- Task statement -
From the first line of the records down to the one that holds "by the UCI in", transcribe each line exactly and add nothing.

- Source information -
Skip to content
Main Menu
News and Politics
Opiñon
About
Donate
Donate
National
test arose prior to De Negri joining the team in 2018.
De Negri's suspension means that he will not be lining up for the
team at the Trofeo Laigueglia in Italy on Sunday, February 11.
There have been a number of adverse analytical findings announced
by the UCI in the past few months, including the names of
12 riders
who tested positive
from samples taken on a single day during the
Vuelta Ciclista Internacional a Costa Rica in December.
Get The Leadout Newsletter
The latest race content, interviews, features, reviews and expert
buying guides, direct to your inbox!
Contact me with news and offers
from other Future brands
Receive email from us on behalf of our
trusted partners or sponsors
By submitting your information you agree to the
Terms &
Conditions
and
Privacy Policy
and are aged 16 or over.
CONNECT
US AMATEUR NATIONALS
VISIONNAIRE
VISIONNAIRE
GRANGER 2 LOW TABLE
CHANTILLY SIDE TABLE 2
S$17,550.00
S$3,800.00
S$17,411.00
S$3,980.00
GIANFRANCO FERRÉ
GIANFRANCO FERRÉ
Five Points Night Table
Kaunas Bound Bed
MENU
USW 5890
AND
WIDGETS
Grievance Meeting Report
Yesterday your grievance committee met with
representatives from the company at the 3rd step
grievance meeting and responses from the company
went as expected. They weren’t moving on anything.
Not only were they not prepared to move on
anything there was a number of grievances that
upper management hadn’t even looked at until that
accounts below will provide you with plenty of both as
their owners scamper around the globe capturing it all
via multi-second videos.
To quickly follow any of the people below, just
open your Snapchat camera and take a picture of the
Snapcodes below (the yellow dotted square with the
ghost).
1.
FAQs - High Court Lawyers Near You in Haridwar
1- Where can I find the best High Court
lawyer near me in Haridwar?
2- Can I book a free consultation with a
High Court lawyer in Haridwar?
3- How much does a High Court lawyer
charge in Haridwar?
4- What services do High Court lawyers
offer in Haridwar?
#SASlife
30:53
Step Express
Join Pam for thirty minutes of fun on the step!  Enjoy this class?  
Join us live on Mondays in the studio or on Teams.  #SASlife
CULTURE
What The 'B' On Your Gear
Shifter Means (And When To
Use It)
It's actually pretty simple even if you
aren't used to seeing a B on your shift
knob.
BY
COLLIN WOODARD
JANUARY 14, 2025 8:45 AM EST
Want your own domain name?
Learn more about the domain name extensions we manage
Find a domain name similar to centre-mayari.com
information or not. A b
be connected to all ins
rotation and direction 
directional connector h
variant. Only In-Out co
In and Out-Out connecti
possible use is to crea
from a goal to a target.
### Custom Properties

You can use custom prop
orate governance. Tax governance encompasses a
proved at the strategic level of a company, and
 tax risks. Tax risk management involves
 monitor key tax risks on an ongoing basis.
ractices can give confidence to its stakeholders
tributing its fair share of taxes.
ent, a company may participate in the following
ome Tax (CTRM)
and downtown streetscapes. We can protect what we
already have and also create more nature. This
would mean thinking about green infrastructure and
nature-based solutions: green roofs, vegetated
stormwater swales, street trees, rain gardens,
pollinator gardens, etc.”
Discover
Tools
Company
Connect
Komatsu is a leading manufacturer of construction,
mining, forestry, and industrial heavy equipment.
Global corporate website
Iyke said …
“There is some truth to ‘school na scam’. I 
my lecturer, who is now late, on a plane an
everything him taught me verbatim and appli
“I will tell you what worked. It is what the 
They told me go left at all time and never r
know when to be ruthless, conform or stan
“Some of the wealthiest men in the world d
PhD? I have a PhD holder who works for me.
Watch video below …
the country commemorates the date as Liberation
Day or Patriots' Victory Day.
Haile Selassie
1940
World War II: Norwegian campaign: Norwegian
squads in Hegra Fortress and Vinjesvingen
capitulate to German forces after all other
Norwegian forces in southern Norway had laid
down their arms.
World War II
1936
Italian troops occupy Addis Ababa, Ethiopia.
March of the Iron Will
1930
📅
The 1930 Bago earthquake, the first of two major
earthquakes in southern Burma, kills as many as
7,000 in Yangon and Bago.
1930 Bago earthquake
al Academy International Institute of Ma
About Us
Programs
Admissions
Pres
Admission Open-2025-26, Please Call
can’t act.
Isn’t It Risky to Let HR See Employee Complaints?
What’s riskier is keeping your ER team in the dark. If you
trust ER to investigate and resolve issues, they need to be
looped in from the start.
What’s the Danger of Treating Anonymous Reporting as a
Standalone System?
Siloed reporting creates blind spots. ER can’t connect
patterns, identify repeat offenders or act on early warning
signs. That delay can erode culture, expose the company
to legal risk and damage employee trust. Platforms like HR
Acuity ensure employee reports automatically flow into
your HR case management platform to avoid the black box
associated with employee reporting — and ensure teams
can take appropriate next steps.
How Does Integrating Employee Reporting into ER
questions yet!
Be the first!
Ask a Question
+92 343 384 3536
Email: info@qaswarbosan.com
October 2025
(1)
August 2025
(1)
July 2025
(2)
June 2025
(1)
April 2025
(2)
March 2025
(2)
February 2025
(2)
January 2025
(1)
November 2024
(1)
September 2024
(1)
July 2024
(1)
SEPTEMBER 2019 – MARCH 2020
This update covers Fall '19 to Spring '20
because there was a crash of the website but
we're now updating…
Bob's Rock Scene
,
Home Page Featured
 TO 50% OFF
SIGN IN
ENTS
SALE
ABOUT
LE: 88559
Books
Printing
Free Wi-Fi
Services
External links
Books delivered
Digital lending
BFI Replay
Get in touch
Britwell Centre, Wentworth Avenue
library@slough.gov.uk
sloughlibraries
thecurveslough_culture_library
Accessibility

- Task result -
Skip to content
Main Menu
News and Politics
Opiñon
About
Donate
Donate
National
test arose prior to De Negri joining the team in 2018.
De Negri's suspension means that he will not be lining up for the
team at the Trofeo Laigueglia in Italy on Sunday, February 11.
There have been a number of adverse analytical findings announced
by the UCI in the past few months, including the names of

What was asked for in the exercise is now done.